* EXERCISE REQUIREMENTS
What lines of the data below hold the string "textbf"? Copy each one.

BEGIN RECORDS SHOWN

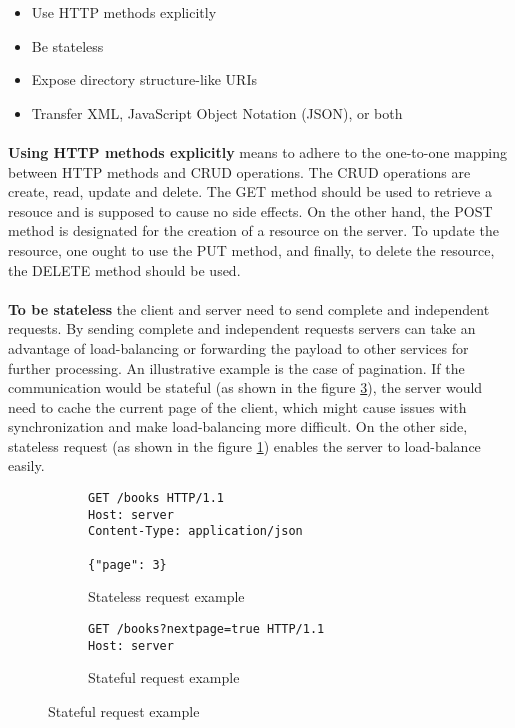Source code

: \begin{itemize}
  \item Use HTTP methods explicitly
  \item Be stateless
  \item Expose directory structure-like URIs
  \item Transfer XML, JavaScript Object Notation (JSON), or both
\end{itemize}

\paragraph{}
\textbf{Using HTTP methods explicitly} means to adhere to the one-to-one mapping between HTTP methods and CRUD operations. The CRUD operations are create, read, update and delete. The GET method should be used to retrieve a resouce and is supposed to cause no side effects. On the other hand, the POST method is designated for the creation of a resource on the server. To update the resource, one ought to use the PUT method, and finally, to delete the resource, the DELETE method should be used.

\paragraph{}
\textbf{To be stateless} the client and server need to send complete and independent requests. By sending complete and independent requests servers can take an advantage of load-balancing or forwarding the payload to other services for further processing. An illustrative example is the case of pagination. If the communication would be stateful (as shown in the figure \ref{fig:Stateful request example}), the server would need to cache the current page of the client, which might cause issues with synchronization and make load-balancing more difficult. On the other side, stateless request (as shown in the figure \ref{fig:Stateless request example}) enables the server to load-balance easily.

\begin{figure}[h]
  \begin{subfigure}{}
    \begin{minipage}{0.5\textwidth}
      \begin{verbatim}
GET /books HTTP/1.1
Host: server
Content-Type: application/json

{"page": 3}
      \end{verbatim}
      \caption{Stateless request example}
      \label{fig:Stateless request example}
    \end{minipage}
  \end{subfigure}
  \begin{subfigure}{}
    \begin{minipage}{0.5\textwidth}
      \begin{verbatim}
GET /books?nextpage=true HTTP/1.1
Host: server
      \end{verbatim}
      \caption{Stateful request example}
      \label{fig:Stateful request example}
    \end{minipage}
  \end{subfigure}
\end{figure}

END RECORDS SHOWN

* RESPONSE AREA
\textbf{Using HTTP methods explicitly} means to adhere to the one-to-one mapping between HTTP methods and CRUD operations. The CRUD operations are create, read, update and delete. The GET method should be used to retrieve a resouce and is supposed to cause no side effects. On the other hand, the POST method is designated for the creation of a resource on the server. To update the resource, one ought to use the PUT method, and finally, to delete the resource, the DELETE method should be used.
\textbf{To be stateless} the client and server need to send complete and independent requests. By sending complete and independent requests servers can take an advantage of load-balancing or forwarding the payload to other services for further processing. An illustrative example is the case of pagination. If the communication would be stateful (as shown in the figure \ref{fig:Stateful request example}), the server would need to cache the current page of the client, which might cause issues with synchronization and make load-balancing more difficult. On the other side, stateless request (as shown in the figure \ref{fig:Stateless request example}) enables the server to load-balance easily.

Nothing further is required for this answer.